Yes, there are consequences and there is a big amount of guilt. Especially here. I do not know how other societies cope with women with demanding and stressful jobs, but in Bulgaria there is little understanding for them. I personally have a negative experience in this regard. Some of my friends and some other people around me judge me for not having a baby. They think I am wasting my life working and that I will regret it later. I do not know if that is true, but it is not making things easier for me now. I do not think that I should excuse myself for having chosen my work over having a child at 22 or whatever.
What makes women special in the work place? — The Economist names several abilities that are typical for women, which make their presence in the work place irreplaceable.
“The new feminism contends that women are wired differently from men, and not just in trivial ways. They are less aggressive and more consensus-seeking, less competitive and more collaborative, less power-obsessed and more group-oriented. Judy Rosener, of the University of California, Irvine, argues that women excel at “transformational” and “interactive” management. Peninah Thomson and Jacey Graham, the authors of “A Woman’s Place is in the Boardroom”, assert that women are “better lateral thinkers than men” and “more idealistic” into the bargain.”
From the article "Womenomics" Economist print edition Dec 30, 2009.
I personally have seen that women are better in multitasking than men.
Another interesting point raised by The Economist was whether women are really less aggressive and competitive than men. Maybe that is the case with many working women, but there are those especially tough ladies which I think would not be worse at running multinational corporations or even countries. Margaret Thatcher did not earn the title “iron lady” for nothing. I loved the joke about her which The Economist has included in one of the articles:
“…There is a joke about her going out to dinner with her cabinet. “Steak or fish?” asks the waiter. “Steak, of course,” she replies. “And for the vegetables?” “They’ll have steak as well.”
From the article "Womenomics" Economist print edition Dec 30, 2009.
I would like to conclude with this. Even though we women are fighting to be equal on all levels with men, there are some places where we will be missed if we do not visit, the childern’s room above all.
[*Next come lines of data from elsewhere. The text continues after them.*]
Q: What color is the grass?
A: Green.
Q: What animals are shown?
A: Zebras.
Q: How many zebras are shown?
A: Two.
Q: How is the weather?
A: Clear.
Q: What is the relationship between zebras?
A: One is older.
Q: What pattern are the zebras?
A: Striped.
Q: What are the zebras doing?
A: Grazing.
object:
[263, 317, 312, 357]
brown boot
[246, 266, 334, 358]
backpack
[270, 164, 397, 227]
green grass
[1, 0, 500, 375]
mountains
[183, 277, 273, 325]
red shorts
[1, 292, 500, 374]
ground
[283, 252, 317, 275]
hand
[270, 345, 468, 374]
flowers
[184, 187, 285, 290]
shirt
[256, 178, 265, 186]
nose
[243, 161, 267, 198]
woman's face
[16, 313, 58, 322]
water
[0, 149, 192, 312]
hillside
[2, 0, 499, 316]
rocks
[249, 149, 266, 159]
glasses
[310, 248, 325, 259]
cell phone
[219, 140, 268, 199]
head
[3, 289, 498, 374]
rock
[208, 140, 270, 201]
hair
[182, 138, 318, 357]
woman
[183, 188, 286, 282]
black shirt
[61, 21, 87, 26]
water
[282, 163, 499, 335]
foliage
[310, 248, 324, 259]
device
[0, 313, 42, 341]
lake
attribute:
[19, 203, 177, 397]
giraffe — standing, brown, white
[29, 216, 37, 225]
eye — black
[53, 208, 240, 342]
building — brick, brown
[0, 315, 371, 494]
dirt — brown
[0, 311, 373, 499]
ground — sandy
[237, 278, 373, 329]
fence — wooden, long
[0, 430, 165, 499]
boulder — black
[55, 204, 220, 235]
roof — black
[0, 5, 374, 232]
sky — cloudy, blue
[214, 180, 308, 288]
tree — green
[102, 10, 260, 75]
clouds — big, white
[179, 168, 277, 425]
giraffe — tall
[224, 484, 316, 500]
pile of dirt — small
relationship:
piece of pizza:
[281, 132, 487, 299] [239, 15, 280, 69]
Thanks to Amadeu Sanz, the UN photographers, gcoldironjr2003 and David Velasquez for the wonderful images.





I don’t agree with your first observation – “So I can say that in this regard women in Bulgaria are OK”. I am not a woman, and I usually don’t notice such things, but I had noticed some. My conclusion is that in the medium and large companies, especially in Sofia, women and men are (close to) equal. But in smaller ones the situation is far from great. There are constant jokes and teases which a less confident woman would not take that well, I guess.
As for the maternity leave – why don’t you ask your husband to use his and be there for the kid?
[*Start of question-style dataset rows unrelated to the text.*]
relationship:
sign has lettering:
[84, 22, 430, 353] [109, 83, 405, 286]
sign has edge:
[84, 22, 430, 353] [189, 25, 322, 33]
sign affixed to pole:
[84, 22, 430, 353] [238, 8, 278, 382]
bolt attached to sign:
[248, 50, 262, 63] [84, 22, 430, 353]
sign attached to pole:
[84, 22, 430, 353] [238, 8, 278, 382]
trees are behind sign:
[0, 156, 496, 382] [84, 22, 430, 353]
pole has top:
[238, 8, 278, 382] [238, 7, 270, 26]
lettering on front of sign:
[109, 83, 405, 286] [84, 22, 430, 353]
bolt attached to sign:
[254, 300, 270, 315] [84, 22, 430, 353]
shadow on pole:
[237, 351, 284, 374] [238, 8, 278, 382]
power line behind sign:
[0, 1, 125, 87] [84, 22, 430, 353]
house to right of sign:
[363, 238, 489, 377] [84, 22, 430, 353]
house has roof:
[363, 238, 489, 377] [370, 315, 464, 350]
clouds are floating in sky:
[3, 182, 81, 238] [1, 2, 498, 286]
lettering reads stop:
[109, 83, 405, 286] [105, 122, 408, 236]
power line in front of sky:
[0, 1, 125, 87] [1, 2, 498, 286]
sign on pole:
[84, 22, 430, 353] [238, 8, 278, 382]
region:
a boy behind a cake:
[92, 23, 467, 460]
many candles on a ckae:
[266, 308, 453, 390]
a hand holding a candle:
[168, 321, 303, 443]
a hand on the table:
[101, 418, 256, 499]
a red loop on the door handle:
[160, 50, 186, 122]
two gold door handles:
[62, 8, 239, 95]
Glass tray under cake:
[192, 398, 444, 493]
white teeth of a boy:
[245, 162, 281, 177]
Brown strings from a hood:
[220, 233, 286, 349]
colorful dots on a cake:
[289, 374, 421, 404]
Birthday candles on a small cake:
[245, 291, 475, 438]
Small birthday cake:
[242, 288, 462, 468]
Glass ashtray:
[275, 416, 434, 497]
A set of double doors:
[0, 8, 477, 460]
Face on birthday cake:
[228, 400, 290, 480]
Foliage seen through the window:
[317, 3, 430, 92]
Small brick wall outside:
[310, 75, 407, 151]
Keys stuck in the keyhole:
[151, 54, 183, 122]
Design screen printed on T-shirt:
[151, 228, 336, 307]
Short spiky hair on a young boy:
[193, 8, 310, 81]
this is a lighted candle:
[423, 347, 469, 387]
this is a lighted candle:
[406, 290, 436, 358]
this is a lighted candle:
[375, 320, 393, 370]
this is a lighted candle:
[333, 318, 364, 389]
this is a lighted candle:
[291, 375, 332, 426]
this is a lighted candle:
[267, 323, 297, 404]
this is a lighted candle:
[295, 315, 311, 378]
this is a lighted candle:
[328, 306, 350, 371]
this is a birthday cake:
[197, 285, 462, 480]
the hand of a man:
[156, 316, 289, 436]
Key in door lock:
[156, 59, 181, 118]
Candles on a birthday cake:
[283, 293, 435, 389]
Ever since I had a kid I reconsidered my position on who should have children and at what age. I have many acquaintances, who got divorced (and several relatives too) and I don’t think one should have a child just for the sake of it. I also know many people who guilt others into having a kid and sometimes they do it just because they can’t help it. I may have said something in that regard too and I usually feel bad about saying it later on.
The whole deal with baby-sitters and what not is very difficult and I am happy that my parents and my parents-in-law are helping us so we don’t have to use a service. I really can’t imagine what it would be if we couldn’t rely on them.